RESULTS: The duration of HD at baseline was 62-83 months, with diabetic kidney disease being the most common cause of kidney failure in 36.4% of patients. The 5-year patient survival rates in the stable, increasing and decreasing groups were 69.1%, 71.3% and 66.8%, respectively. The decreasing group had poorer patient survival than the other two groups (P = 0.083 for stable vs. increasing group; P = 0.011 for stable vs. decreasing group; P < 0.001 for increasing vs. decreasing group). There was no significant difference in the cardiovascular event-free survival rate among the three groups. Multivariable Cox regression analyses revealed the highest hazard ratio (HR) for mortality in the decreasing group (HR 1.33, 95% confidence interval [CI] 1.21-1.45, P < 0.001 vs. stable group; HR 1.50, 95% CI 1.34-1.69, P < 0.001 vs. increasing group). The increasing group exhibited a lower risk of mortality than the stable group (HR 0.88, 95% CI 0.81-0.97, P = 0.008). Subgroup analyses based on age, HD vintage, sex, Charlson comorbidity index score, presence of diabetes and baseline serum creatinine level tertiles revealed that the decreasing group exhibited the highest mortality among all subgroups.
CONCLUSIONS: Our results demonstrate that changes in pre-HD serum creatinine levels over 2 years of HD were associated with all-cause mortality in patients undergoing HD. This finding suggests a simple and promising approach for clinicians in the prognosis and management of patients undergoing HD.
摘要:
背景:血液透析(HD)前血清肌酐水平是稳定的慢性HD患者肌肉质量的可靠且廉价的标志物,也是生存的重要预测因子。我们旨在评估2年期间HD前血清肌酐水平的变化是否与患者的长期生存有关。

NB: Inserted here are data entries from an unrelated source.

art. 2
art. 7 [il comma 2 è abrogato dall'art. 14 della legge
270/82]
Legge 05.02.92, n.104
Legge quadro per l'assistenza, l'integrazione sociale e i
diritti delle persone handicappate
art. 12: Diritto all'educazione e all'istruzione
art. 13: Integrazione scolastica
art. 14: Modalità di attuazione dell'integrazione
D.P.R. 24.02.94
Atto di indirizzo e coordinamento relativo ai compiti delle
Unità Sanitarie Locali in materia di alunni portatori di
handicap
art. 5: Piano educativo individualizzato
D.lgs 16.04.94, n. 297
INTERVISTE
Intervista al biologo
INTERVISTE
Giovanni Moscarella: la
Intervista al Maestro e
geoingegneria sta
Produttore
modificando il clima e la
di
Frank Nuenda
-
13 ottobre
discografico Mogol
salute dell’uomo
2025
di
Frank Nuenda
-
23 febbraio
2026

方法:我们回顾性分析了参加定期HD质量评估计划的患者。第四届HD质量评估计划的21.846名参与者中,13.765在第五,其中10.299例符合条件的患者纳入本研究.我们评估了2年内血清肌酐水平的变化。将患者分为以下三组:稳定组(HD2年期间血清肌酐变化<1mg/dL的患者,n=5664),增加组(血清肌酐增加≥1mg/dL的患者,n=2419)和下降组(血清肌酐下降≥1mg/dL的患者,n=2216)。

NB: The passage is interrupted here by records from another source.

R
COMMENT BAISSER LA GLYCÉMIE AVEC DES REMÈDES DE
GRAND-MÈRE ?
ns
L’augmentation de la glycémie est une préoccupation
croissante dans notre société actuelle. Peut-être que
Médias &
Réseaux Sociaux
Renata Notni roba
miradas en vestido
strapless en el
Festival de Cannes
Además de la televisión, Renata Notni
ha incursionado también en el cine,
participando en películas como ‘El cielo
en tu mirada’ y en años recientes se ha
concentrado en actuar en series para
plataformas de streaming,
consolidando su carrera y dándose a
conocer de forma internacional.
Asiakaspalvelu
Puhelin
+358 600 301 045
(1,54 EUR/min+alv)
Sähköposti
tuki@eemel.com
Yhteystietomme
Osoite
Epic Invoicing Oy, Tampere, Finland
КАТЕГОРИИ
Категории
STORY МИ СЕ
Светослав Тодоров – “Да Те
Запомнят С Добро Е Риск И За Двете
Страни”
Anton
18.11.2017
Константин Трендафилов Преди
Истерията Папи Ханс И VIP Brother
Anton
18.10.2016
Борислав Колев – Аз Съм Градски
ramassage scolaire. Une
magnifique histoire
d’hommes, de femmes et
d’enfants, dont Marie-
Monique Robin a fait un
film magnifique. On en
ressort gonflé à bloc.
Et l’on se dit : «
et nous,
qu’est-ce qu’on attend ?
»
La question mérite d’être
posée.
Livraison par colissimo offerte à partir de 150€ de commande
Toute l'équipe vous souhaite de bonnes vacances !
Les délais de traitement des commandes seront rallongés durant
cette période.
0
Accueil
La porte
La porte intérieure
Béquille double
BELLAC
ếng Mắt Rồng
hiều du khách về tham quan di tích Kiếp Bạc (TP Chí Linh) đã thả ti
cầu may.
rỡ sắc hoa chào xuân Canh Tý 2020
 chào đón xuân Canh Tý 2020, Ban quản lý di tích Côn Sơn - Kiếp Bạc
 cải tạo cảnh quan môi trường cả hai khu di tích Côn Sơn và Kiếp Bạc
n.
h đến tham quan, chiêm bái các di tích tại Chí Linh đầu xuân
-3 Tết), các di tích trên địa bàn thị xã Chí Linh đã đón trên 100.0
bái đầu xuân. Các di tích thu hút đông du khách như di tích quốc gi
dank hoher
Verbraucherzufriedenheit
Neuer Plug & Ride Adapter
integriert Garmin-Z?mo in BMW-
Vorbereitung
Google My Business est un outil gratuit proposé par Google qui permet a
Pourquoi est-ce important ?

结果:基线时HD的持续时间为62-83个月,糖尿病肾病是36.4%患者肾衰竭的最常见原因。患者5年生存率稳定,增加组和减少组分别为69.1%,71.3%和66.8%,分别。下降组的患者生存率低于其他两组(P=0.083增加组;稳定组与减少组;增加与增加组P<0.001递减组)。三组间无心血管事件生存率差异无统计学意义。多变量Cox回归分析显示,死亡率下降组的风险比(HR1.33,95%置信区间[CI]1.21-1.45,P<0.001vs.稳定组;HR1.50,95%CI1.34-1.69,P<0.001vs.增加组)。增加组的死亡风险低于稳定组(HR0.88,95%CI0.81-0.97,P=0.008)。基于年龄的亚组分析,高清复古,性别,Charlson合并症指数评分,糖尿病和基线血清肌酐水平的三位数显示,在所有亚组中,降低组的死亡率最高.
结论:我们的结果表明,HD患者2年中HD前血清肌酐水平的变化与HD患者的全因死亡率相关。这一发现为临床医生在HD患者的预后和管理中提供了一种简单而有希望的方法。

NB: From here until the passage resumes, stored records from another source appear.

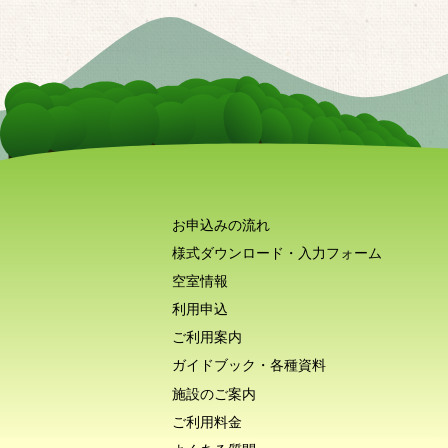
お申込みの流れ
様式ダウンロード・入力フォーム
空室情報
利用申込
ご利用案内
ガイドブック・各種資料
施設のご案内
ご利用料金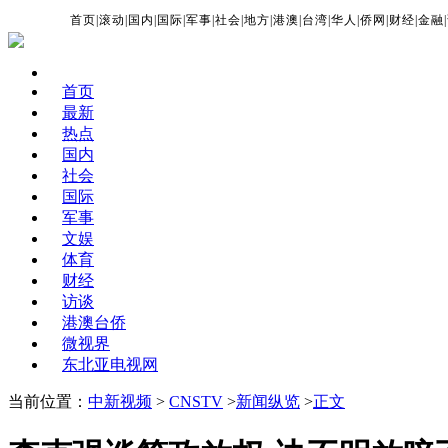
首页
|
滚动
|
国内
|
国际
|
军事
|
社会
|
地方
|
港澳
|
台湾
|
华人
|
侨网
|
财经
|
金融
|
首页
最新
热点
国内
社会
国际
军事
文娱
体育
财经
访谈
港澳台侨
微视界
东北亚电视网
当前位置：
中新视频
>
CNSTV
>
新闻纵览
>
正文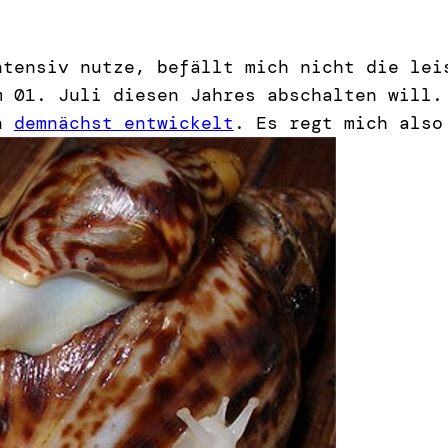
ntensiv nutze, befällt mich nicht die le
m 01. Juli diesen Jahres abschalten will
un
demnächst entwickelt
. Es regt mich also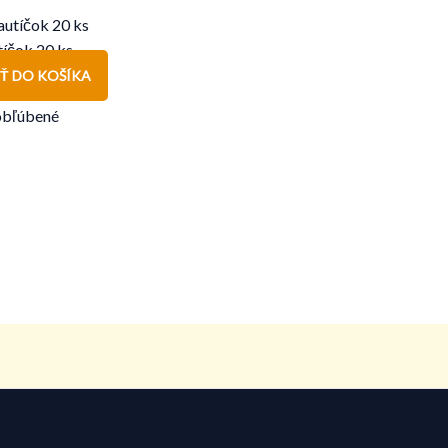
tíčok 20 ks
Ť DO KOŠÍKA
obľúbené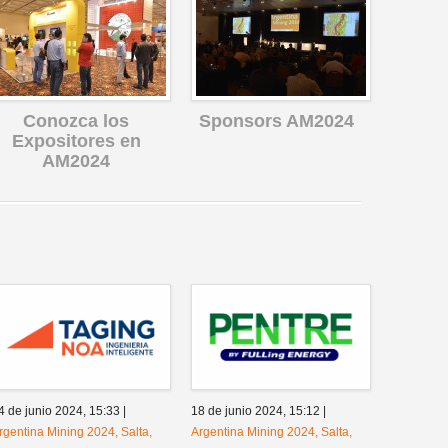
Conozca los
Sponsors AM2024
Expositores en
AM2024
4 de junio 2024,
15:33
|
18 de junio 2024,
15:12
|
rgentina Mining 2024, Salta,
Argentina Mining 2024, Salta,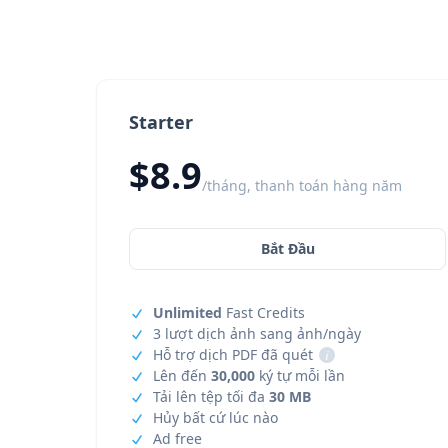
Starter
$8.9
/tháng, thanh toán hàng năm
Bắt Đầu
Unlimited
Fast Credits
3 lượt dịch ảnh sang ảnh/ngày
Hỗ trợ dịch PDF đã quét
i
Lên đến
30,000
ký tự mỗi lần
Tải lên tệp tối đa
30 MB
Hủy bất cứ lúc nào
Ad free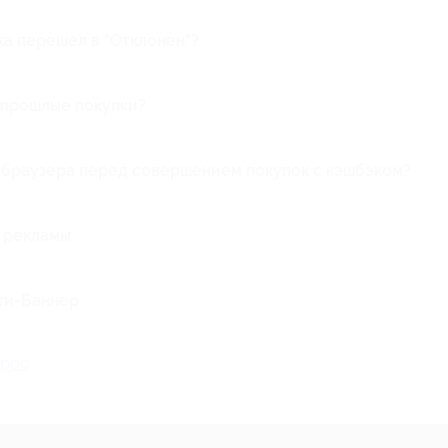
ка перешел в "Отклонен"?
 если вы не подтвердили свой заказ или отказались от нег
а прошлые покупки?
ения кэшбэка является переход на сайт магазина по ссыл
чить кэшбэк за заказы, которые были совершены без перех
 браузера перед совершением покупок с кэшбэком?
ановлены стандартные настройки, поэтому их меня не нуж
екламы, например Adblock, то их следует отключить. Так
 рекламы
нти-Баннер
t Security" нажмите кнопку "Настройки"
а"
прос
 "Анти-баннер" в положение "Выкл"
e
ойка и управление"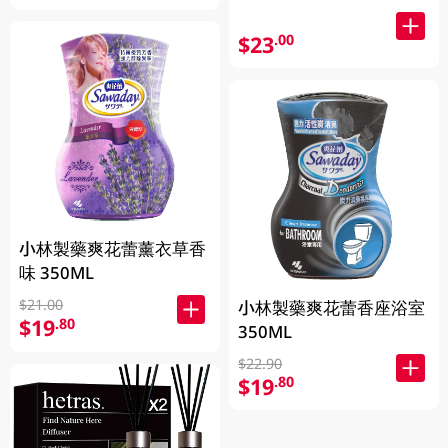
$23
.00
小林製藥爽花蕾薰衣草香
味 350ML
$21.00
小林製藥爽花蕾香座浴室
$19
.80
350ML
$22.90
$19
.80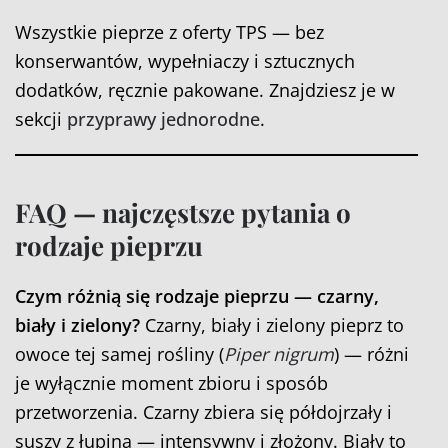
Wszystkie pieprze z oferty TPS — bez
konserwantów, wypełniaczy i sztucznych
dodatków, ręcznie pakowane. Znajdziesz je w
sekcji
przyprawy jednorodne
.
FAQ — najczęstsze pytania o
rodzaje pieprzu
Czym różnią się rodzaje pieprzu — czarny,
biały i zielony?
Czarny, biały i zielony pieprz to
owoce tej samej rośliny (
Piper nigrum
) — różni
je wyłącznie moment zbioru i sposób
przetworzenia. Czarny zbiera się półdojrzały i
suszy z łupiną — intensywny i złożony. Biały to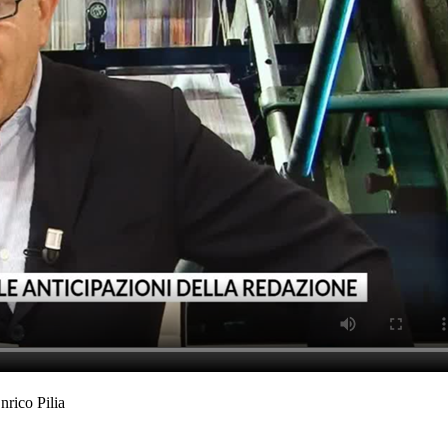
nrico Pilia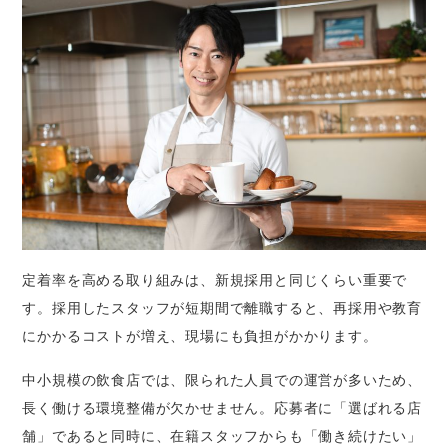
定着率を高める取り組みは、新規採用と同じくらい重要で
す。採用したスタッフが短期間で離職すると、再採用や教育
にかかるコストが増え、現場にも負担がかかります。
中小規模の飲食店では、限られた人員での運営が多いため、
長く働ける環境整備が欠かせません。応募者に「選ばれる店
舗」であると同時に、在籍スタッフからも「働き続けたい」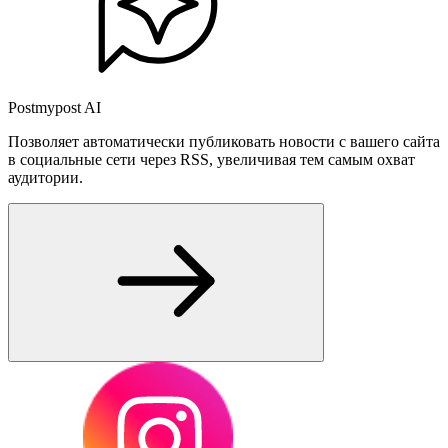
Postmypost AI
Позволяет автоматически публиковать новости с вашего сайта
в социальные сети через RSS, увеличивая тем самым охват
аудитории.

方法:我们回顾性分析了参加定期HD质量评估计划的患者。第四届HD质量评估计划的21.846名参与者中,13.765在第五,其中10.299例符合条件的患者纳入本研究.我们评估了2年内血清肌酐水平的变化。将患者分为以下三组:稳定组(HD2年期间血清肌酐变化<1mg/dL的患者,n=5664),增加组(血清肌酐增加≥1mg/dL的患者,n=2419)和下降组(血清肌酐下降≥1mg/dL的患者,n=2216)。
结果:基线时HD的持续时间为62-83个月,糖尿病肾病是36.4%患者肾衰竭的最常见原因。患者5年生存率稳定,增加组和减少组分别为69.1%,71.3%和66.8%,分别。下降组的患者生存率低于其他两组(P=0.083增加组;稳定组与减少组;增加与增加组P<0.001递减组)。三组间无心血管事件生存率差异无统计学意义。多变量Cox回归分析显示,死亡率下降组的风险比(HR1.33,95%置信区间[CI]1.21-1.45,P<0.001vs.稳定组;HR1.50,95%CI1.34-1.69,P<0.001vs.增加组)。增加组的死亡风险低于稳定组(HR0.88,95%CI0.81-0.97,P=0.008)。基于年龄的亚组分析,高清复古,性别,Charlson合并症指数评分,糖尿病和基线血清肌酐水平的三位数显示,在所有亚组中,降低组的死亡率最高.
结论:我们的结果表明,HD患者2年中HD前血清肌酐水平的变化与HD患者的全因死亡率相关。这一发现为临床医生在HD患者的预后和管理中提供了一种简单而有希望的方法。